I can't believe I wasted a year and a half on something which I thought was a loving relationship.

It was not a waste. Did you learn something new about yourself? Grow as a person? Discover more of what you would want in a new relationship?

If you answered yes to even one of those, then this was not a wasted year and a half. You are probably in a better position to get what you really want!
 
I'm sorry that happened to you, ellie.

It's great to see that you're moving on and realising that this is not the end of the world. The post break up heart ache can really swing things out of perspective. You played by his rules and he didn't like the taste of his own medicine. Personally, I think anyone who will break up with me at the drop of a hat is not worth my time (unless I have somehow genuinely done something horrible like killed their sister or something!).

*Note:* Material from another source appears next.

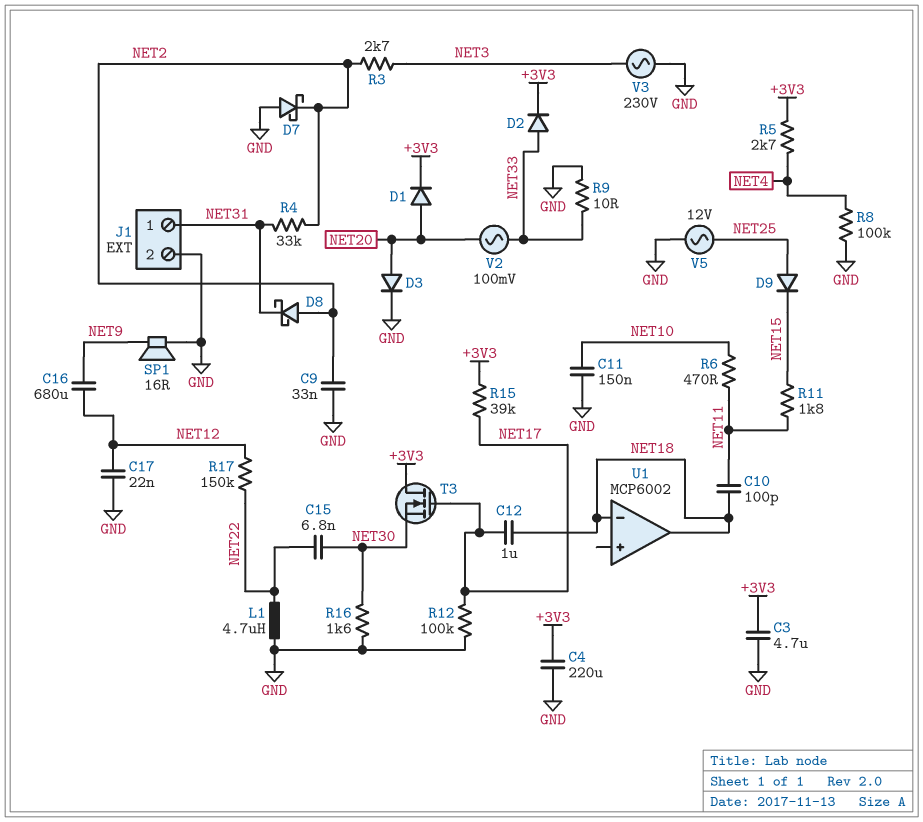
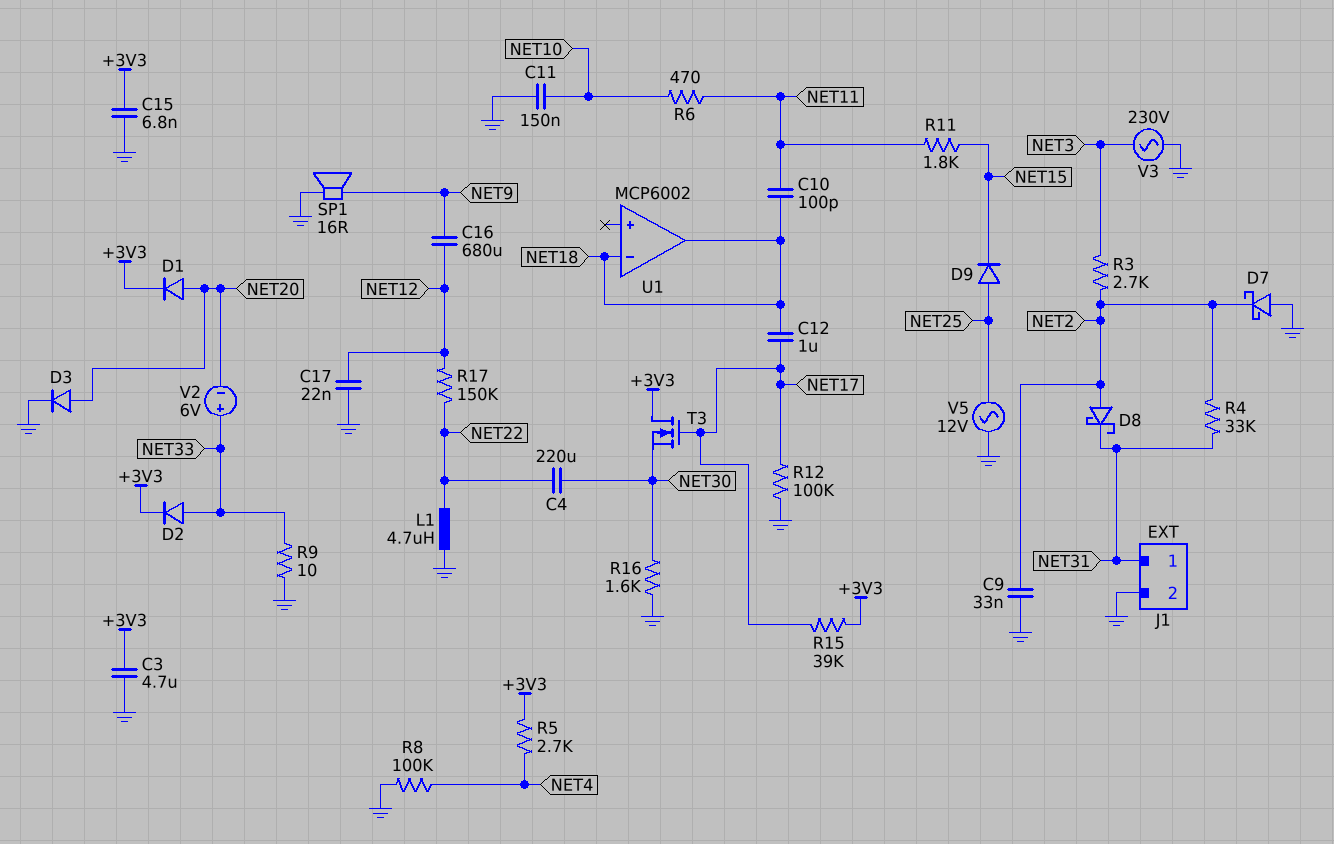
C4: 220uF (+3V3, GND) -> 220uF (NET22, NET30)
C15: 6.8nF (NET22, NET30) -> 6.8nF (+3V3, GND)
V2: AC 100mV (NET20, NET33) -> 6V (plus NET33, minus NET20)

Good luck with living and loving with your new found freedom. <3
 
I feel really confused and lost. :(

Yeah....sorry you're going through this....a wise friend once said...."when you feel confused, it may be because you are being manipulated" ...... looks like it's true in your case.....sorry :-(
 
Yeah....sorry you're going through this....a wise friend once said...."when you feel confused, it may be because you are being manipulated" ...... looks like it's true in your case.....sorry :-(
I'm a bit confused...as is a very close friend of mine...But neither of us is trying to manipulate the other. :confused: We are confused because we both have feelings for each other...but not sure how to go about acting on them.....My wife would be ok with it....but her husband is not really on board at this time, and may never get there, sadly. :(

So it's possible to be confused without being manipulated. In Ellie's instance, she truly WAS being manipulated...and that sux.